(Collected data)
►

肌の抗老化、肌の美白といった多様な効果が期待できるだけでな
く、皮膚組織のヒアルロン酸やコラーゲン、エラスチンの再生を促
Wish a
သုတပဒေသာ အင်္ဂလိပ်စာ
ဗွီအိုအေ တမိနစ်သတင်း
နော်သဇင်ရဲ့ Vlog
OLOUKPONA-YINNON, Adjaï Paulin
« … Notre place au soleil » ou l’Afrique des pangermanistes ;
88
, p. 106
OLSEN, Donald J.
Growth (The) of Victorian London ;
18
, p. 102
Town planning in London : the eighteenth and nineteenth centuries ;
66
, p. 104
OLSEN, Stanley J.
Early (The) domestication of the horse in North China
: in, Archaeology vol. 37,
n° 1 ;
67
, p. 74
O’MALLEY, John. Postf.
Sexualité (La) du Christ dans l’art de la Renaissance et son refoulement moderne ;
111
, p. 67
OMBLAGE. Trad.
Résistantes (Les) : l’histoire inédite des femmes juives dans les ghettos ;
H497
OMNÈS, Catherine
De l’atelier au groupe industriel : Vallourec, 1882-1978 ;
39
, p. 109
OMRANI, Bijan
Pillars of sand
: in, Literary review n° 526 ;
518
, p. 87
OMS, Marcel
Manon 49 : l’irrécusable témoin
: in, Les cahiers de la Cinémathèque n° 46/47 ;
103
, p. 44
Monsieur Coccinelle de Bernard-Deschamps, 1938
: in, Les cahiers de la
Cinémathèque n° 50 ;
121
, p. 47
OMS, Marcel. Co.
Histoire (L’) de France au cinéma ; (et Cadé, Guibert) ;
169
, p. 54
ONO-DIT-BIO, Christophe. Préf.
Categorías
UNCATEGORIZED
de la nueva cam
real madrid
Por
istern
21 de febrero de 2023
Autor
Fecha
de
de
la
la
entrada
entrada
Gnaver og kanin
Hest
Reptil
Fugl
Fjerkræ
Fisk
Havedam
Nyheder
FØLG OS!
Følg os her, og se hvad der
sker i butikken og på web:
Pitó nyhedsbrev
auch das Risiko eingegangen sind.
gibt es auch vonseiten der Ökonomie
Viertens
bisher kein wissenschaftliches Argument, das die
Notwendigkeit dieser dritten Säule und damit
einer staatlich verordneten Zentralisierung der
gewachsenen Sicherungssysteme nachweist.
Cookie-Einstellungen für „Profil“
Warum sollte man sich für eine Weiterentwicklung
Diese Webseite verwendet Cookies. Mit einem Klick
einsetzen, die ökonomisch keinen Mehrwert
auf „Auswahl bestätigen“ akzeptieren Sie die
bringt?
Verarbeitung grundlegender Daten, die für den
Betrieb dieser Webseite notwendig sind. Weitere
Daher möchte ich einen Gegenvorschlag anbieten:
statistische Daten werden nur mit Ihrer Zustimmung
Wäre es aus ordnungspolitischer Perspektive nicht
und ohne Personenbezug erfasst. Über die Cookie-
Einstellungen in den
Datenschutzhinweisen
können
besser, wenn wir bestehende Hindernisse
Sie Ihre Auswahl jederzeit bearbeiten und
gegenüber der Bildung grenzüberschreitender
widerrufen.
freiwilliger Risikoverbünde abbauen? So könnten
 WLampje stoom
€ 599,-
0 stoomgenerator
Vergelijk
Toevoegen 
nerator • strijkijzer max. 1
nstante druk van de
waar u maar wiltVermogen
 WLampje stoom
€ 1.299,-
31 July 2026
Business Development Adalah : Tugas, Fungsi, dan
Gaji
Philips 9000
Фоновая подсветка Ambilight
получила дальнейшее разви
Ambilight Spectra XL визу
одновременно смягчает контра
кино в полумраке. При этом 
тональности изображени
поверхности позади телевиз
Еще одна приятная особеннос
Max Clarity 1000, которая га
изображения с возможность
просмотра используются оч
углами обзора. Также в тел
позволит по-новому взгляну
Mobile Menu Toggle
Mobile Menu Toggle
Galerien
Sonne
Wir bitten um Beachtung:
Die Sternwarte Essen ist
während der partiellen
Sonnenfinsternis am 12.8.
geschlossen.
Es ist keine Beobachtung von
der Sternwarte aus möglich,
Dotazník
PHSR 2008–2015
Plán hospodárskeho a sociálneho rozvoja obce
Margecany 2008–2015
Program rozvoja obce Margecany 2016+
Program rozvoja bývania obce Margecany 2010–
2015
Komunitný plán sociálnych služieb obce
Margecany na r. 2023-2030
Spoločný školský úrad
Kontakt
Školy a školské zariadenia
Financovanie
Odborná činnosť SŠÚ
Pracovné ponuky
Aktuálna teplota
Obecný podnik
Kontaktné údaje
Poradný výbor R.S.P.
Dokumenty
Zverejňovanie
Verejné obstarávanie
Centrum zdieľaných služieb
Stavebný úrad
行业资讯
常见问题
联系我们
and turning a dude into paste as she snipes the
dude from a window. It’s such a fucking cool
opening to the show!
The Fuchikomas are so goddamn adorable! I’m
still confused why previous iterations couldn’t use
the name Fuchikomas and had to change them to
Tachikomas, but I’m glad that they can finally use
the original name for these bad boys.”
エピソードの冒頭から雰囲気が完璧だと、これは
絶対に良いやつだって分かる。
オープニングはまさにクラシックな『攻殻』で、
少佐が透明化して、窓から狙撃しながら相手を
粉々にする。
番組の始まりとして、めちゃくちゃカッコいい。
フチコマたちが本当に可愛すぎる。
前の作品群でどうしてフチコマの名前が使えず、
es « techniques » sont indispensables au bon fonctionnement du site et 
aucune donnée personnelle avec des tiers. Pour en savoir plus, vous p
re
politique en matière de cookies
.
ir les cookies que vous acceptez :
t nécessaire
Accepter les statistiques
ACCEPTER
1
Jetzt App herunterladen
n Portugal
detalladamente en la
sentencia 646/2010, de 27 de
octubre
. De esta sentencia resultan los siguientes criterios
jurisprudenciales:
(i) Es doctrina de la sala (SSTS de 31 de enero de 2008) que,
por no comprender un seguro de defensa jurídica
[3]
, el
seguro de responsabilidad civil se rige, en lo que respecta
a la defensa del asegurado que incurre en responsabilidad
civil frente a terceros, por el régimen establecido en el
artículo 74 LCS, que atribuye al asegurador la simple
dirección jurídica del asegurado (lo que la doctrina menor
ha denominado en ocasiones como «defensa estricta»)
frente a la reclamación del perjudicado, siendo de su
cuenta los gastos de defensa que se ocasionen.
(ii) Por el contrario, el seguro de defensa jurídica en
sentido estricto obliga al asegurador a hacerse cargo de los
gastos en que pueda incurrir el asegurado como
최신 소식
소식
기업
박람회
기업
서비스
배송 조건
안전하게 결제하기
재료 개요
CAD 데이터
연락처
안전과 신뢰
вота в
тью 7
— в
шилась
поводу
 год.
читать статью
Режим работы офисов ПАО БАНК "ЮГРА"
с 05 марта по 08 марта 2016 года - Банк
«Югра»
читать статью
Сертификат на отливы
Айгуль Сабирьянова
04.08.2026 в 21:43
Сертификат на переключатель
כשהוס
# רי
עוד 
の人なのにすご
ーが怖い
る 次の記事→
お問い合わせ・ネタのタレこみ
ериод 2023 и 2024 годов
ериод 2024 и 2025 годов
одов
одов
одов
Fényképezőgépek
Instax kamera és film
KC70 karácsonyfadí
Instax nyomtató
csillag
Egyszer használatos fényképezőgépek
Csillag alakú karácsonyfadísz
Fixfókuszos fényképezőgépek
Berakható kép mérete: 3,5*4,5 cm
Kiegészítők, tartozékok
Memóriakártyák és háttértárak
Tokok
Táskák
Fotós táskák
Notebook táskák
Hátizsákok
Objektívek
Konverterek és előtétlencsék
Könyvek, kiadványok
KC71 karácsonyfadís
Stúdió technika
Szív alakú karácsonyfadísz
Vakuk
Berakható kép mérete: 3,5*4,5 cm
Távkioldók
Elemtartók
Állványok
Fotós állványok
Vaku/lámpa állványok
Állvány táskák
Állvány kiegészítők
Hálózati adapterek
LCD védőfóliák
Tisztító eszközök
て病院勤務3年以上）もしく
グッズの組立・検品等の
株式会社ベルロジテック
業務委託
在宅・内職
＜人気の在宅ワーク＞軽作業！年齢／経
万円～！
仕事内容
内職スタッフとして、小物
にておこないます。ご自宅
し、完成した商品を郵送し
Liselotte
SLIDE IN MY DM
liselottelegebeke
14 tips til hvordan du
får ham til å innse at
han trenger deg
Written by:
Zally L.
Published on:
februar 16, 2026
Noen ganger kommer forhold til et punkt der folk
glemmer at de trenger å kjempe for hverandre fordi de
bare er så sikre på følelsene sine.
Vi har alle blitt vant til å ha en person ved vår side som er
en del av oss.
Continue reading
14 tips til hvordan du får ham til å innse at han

◄

• _Exercise directions_
Print the lines of the rows above exactly, beginning with the very first line and continuing through the line that contains "de la nueva cam".

• _Result_
肌の抗老化、肌の美白といった多様な効果が期待できるだけでな
く、皮膚組織のヒアルロン酸やコラーゲン、エラスチンの再生を促
Wish a
သုတပဒေသာ အင်္ဂလိပ်စာ
ဗွီအိုအေ တမိနစ်သတင်း
နော်သဇင်ရဲ့ Vlog
OLOUKPONA-YINNON, Adjaï Paulin
« … Notre place au soleil » ou l’Afrique des pangermanistes ;
88
, p. 106
OLSEN, Donald J.
Growth (The) of Victorian London ;
18
, p. 102
Town planning in London : the eighteenth and nineteenth centuries ;
66
, p. 104
OLSEN, Stanley J.
Early (The) domestication of the horse in North China
: in, Archaeology vol. 37,
n° 1 ;
67
, p. 74
O’MALLEY, John. Postf.
Sexualité (La) du Christ dans l’art de la Renaissance et son refoulement moderne ;
111
, p. 67
OMBLAGE. Trad.
Résistantes (Les) : l’histoire inédite des femmes juives dans les ghettos ;
H497
OMNÈS, Catherine
De l’atelier au groupe industriel : Vallourec, 1882-1978 ;
39
, p. 109
OMRANI, Bijan
Pillars of sand
: in, Literary review n° 526 ;
518
, p. 87
OMS, Marcel
Manon 49 : l’irrécusable témoin
: in, Les cahiers de la Cinémathèque n° 46/47 ;
103
, p. 44
Monsieur Coccinelle de Bernard-Deschamps, 1938
: in, Les cahiers de la
Cinémathèque n° 50 ;
121
, p. 47
OMS, Marcel. Co.
Histoire (L’) de France au cinéma ; (et Cadé, Guibert) ;
169
, p. 54
ONO-DIT-BIO, Christophe. Préf.
Categorías
UNCATEGORIZED
de la nueva cam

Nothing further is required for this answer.